Source extract:
☆ ☆ ☆ ☆ ☆

Metadata-Version: 2.4
Name: ocultar-mistral-mcp
Version: 0.1.0
Summary: Zero-egress PII protection for Mistral Le Chat workflows via MCP stdio
Project-URL: Repository, https://github.com/Edu963/ocultar
License: Apache-2.0
Keywords: france,gdpr,le-chat,mcp,mistral,pii,privacy,rgpd,security,zero-egress
Classifier: Development Status :: 4 - Beta
Classifier: Intended Audience :: Developers
Classifier: License :: OSI Approved :: Apache Software License
Classifier: Programming Language :: Python :: 3
Classifier: Programming Language :: Python :: 3.10
Classifier: Programming Language :: Python :: 3.11
Classifier: Programming Language :: Python :: 3.12
Classifier: Topic :: Security
Classifier: Topic :: Software Development :: Libraries :: Python Modules
Requires-Python: >=3.10
Requires-Dist: httpx>=0.27.0
Requires-Dist: mcp>=1.0.0
Description-Content-Type: text/markdown

# Ocultar PII Refinery — Mistral Le Chat MCP Extension

Zero-egress PII protection for Mistral Le Chat workflows.

☆ ☆ ☆ ☆ ☆

Records shown:
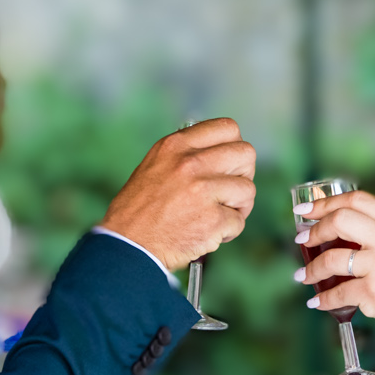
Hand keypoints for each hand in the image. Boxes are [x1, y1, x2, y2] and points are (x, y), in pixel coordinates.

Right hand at [101, 118, 256, 271]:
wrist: (127, 246)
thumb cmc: (139, 211)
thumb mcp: (155, 165)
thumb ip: (185, 155)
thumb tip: (219, 152)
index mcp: (176, 146)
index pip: (227, 128)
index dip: (234, 147)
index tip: (228, 164)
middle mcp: (190, 163)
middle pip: (246, 154)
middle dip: (243, 174)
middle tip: (229, 192)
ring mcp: (202, 191)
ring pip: (247, 189)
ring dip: (238, 207)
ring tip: (218, 216)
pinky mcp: (212, 220)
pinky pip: (239, 222)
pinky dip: (228, 232)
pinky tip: (209, 234)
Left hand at [294, 190, 374, 362]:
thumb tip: (335, 230)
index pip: (357, 200)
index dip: (326, 203)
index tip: (306, 210)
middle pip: (340, 220)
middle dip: (315, 231)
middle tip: (302, 240)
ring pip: (332, 259)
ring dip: (312, 269)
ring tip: (304, 276)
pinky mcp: (373, 292)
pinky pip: (338, 292)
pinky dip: (323, 299)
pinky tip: (317, 301)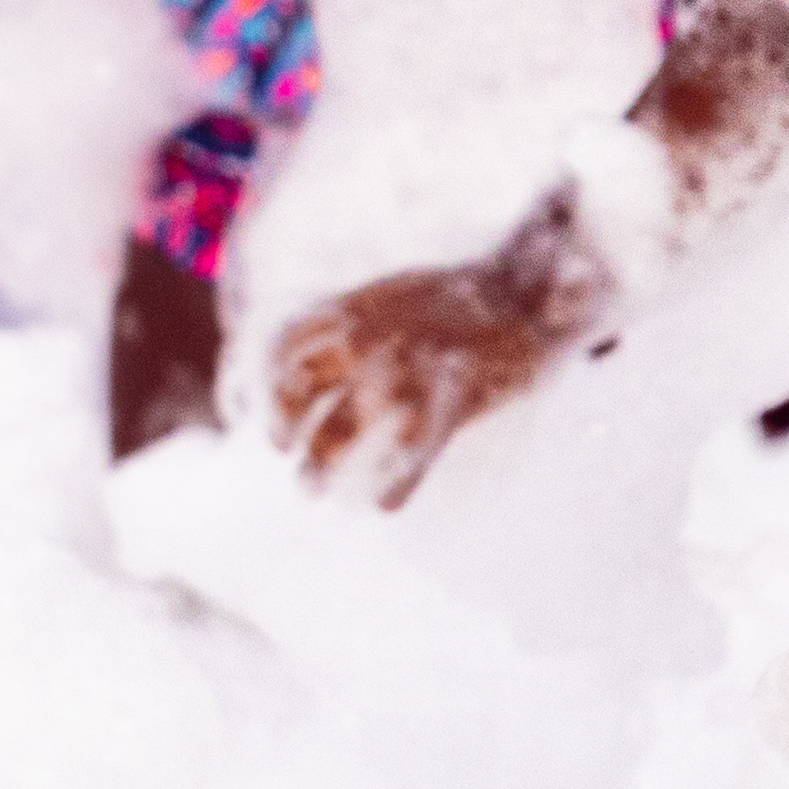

☆ ☆ ☆ ☆ ☆

What you will do:
Answer these questions from the package metadata:
(a) Under which license is the package released?
(b) What is the minimum Python version it requires?
(c) Which development status does it declare?
The records have no connection to the package metadata.

Reply to the task:
(a) Apache-2.0
(b) Python 3.10
(c) 4 - Beta